India’s newspapers are read all over
KAI RYSSDAL: The news has been in the news the past couple of weeks. There’s that Reuters-Thomson deal Lisa was just telling us about. Rupert Murdoch wants to buy the Wall Street Journal. He’s asking for a face-to-face meeting with the family that controls the Dow Jones Company. But otherwise nothing much new to report on that.
The conventional wisdom about newspapers is that they’re a dying breed — that falling circulation and disappearing ad revenues will drive most of them out of business. Or at least out of print and onto the Web. But before you write that obituary, look at India. Home to 300 big papers that are read by almost 160 million people. Miranda Kennedy reports.
MIRANDA KENNEDY: Dozens of customers are lined up outside the classified ads office of Mumbai’s famous city tabloid, Midday. Theyre waiting their turn at the window. Then they dictate their ad — to announce a name change or post for a job vacancy at their company. The agent types it up and prints it out on a stuttering printer.
Advertising hasn’t yet gone digital in India. This antiquated media model generates hundreds of thousands of dollars a year for papers like Midday, which has about 160,000 readers: Not bad for a local paper, but not huge either. Yet editor Tariq Ansari says his revenues have increased 20 times in the 17 years he’s been running the paper.
TARIQ ANSARI: We’re all riding the crest of this huge advertising wave.
Newspaper readership is flattening in the U.S., because so many people read online now instead. But in India, fewer than 2 percent of adults have Internet access. So newspaper readers are actually proliferating.

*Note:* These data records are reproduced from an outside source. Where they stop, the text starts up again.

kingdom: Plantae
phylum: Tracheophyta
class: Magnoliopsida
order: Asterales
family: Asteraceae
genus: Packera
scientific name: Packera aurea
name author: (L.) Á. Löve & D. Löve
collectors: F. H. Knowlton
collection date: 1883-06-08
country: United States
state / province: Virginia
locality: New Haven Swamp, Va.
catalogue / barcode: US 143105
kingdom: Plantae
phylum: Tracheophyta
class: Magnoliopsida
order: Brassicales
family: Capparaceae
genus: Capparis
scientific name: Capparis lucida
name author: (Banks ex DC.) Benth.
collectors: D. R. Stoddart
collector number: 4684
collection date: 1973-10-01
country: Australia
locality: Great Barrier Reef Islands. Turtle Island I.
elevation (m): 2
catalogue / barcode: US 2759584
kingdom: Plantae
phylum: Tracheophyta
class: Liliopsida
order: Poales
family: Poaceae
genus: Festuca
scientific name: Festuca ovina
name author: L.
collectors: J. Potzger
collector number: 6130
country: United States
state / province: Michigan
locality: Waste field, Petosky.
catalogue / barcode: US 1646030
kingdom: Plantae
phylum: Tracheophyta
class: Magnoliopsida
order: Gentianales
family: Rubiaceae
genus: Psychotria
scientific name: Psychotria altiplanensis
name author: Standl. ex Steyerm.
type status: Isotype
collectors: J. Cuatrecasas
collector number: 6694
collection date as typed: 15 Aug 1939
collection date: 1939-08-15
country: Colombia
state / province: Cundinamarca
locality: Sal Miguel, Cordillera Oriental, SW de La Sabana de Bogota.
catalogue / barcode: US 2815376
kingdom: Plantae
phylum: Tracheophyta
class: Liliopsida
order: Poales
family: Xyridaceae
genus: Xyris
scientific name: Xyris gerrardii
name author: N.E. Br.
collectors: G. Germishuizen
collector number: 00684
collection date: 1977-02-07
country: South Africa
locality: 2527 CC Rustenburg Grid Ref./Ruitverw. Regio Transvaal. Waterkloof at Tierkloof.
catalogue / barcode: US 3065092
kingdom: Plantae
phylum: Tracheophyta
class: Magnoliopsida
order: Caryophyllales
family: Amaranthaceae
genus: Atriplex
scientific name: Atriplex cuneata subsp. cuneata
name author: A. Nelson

ANSARI: Economic growth has led to development and development has led to literacy. Outside of the big cities, Hindi newspapers have just exploded, fueled by new literates, people who are literate for the first time. So if I’ve just started reading, the big thing in my life is to carry a newspaper because it’s a sign that says I read. And that’s a powerful statement to make.
In India’s cities, there’s what Ansari calls a second wave of literacy — that is, from the local language to English. And it seems every other month someone launches a new newspaper to meet the demand.
Raju Narisetti recently joined their ranks. A couple months ago he left his lofty position as deputy managing editor at the Wall Street Journal Europe to move to India and start a business paper. Or, to be exact, the country’s fifth English-language business newspaper. But he’s betting there’s room for one more.
RAJU NARISETTI: It’s still the cheapest form of getting information. It’s less than what you would pay for a cup of tea on a street kiosk. Television is starting to really make a lot of inroads, but it’s pretty expensive. So while it’s spreading, I think newspapers will play a pretty strong role for quite a while to come.
Narisetti’s paper — which is called Mint and takes 20 percent of its content from the Wall Street Journal — literally costs less than the paper it’s printed on. Subscribers pay about 2 cents a copy, which means Narisetti loses 9 cents on every issue. But he’s not worried.
NARISETTI: I used to sit in meetings in Europe where if the advertising people said that we’re going to have a flat quarter, we would all be very very happy about it. I’ve sat in meetings here where the CEO pounds his fist and saying 40 percent growth is completely unacceptable and that we are like slacking off and why is it not 60 percent growth. So that’s the kind of environment India is in right now.
So although some of his colleagues thought he was nuts to leave the Journal to launch a paper in the Third World, it was an easy decision for Narisetti. And he already feels vindicated. He says almost every day he gets an e-mail from an American journalist asking if he has any openings.
In Mumbai, I’m Miranda Kennedy for Marketplace.